• _Passage extrait_:
Les fans de BD du sud de l'Europe ont célébré le cinquantenaire de trois parutions cultes en 2019

Comics magazines from Croatia and Serbia on a table.

Des magazines spécialisés sur la BD, Strip Revija Večernjeg Lista (Croatie), Politikin Zabavnik et Stripoteka (Serbie), avec à la une des articles sur le cinquantenaire d'Alan Ford, Dikan et Stripoteka. Photo de Global Voices, CC BY.

Les fans de bandes dessinées des pays du sud de l'Europe se souviendront de 2019 comme de l'année nostalgique du triple jubilé de séries cultes. Le 50ème anniversaire de la parution de l'influente BD italienne Alan Ford, de celui de Dikan, l'Astérix yougoslave, et du magazine serbe Stripoteka.

Alan Ford, une bande dessinée au statut culte en ex-Yougoslavie

C'est une parodie des histoires d'agent secret qui a été créée en mai 1969 par l'écrivain milanais Luciano Secchi, connu sous le pseudonyme de Max Bunker, et par l'artiste Roberto Raviola, dit Magnus. En mai 2019 la société de Max Bunker [it] en Italie a publié le numéro anniversaire, le 600ème de la série.

La série Alan Ford [en] combine la tradition italienne de la commedia dell'arte avec l'irrévérence satirique à travers les thèmes de l'injustice et de l'ignorance, passant de la politique et de l'économie à la stupidité humaine, en passant par le sectarisme et la cupidité. Elle est devenue populaire deux ans après sa parution avec l'introduction du méchant Superciuk [it] (connu sous le nom de Superhik [hr] en ex-Yougoslavie) dans le numéro 27. Ce “contraire alcoolique de Robin des bois” est un anti-super héros qui “vole littéralement aux pauvres pour donner aux riches”. Balayeur de rues, il méprise le manque d'hygiène des classes inférieures, et a fait de la série un best-seller dans son pays.

• _Jeu de données_:
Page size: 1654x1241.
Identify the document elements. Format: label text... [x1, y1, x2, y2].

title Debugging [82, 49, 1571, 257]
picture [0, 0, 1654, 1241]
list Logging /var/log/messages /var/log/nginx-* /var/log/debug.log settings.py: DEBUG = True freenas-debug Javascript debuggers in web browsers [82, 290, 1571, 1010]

• _Liste des tâches_:
(a) Selon l'article sur les bandes dessinées, sous quel nom le méchant Superciuk était-il connu en ex-Yougoslavie ?
(b) Reproduisez fidèlement le passage de l'article sur les bandes dessinées qui va de « Alan Ford, une » à « de la série. ».
(c) Écrivez la suite de l'article sur les bandes dessinées à partir de sa dernière phrase.
Les enregistrements n'ont aucun rôle ici.

• _Les réponses_:
(a) Sous le nom de Superhik.

(b)
Alan Ford, une bande dessinée au statut culte en ex-Yougoslavie

C'est une parodie des histoires d'agent secret qui a été créée en mai 1969 par l'écrivain milanais Luciano Secchi, connu sous le pseudonyme de Max Bunker, et par l'artiste Roberto Raviola, dit Magnus. En mai 2019 la société de Max Bunker [it] en Italie a publié le numéro anniversaire, le 600ème de la série.

(c)
Alors que les tentatives d'exporter cette série de bandes dessinées échouèrent en France, au Danemark et au Brésil, Alan Ford ainsi que d'autres BD italiennes [en], dont Corto Maltese, devinrent des éléments incontournables de la culture urbaine dans la Yougoslavie des années 70 et 80.

Billboard in Zagreb, Croatia, advertising the book "Halo Bing" dedicated to the 50th anniversary of the cult comics Alan Ford. Photo by Meta.mk News Agency, CC BY.

Un poster à Zagreb, en Croatie, fait la promotion du livre “Halo Bing”, une publication spéciale pour le cinquantenaire de la BD culte Alan Ford. Le personnage éponyme de la série apparait sur l'affiche. Photo publiée en mai 2019 par Meta.mk News Agency, CC BY.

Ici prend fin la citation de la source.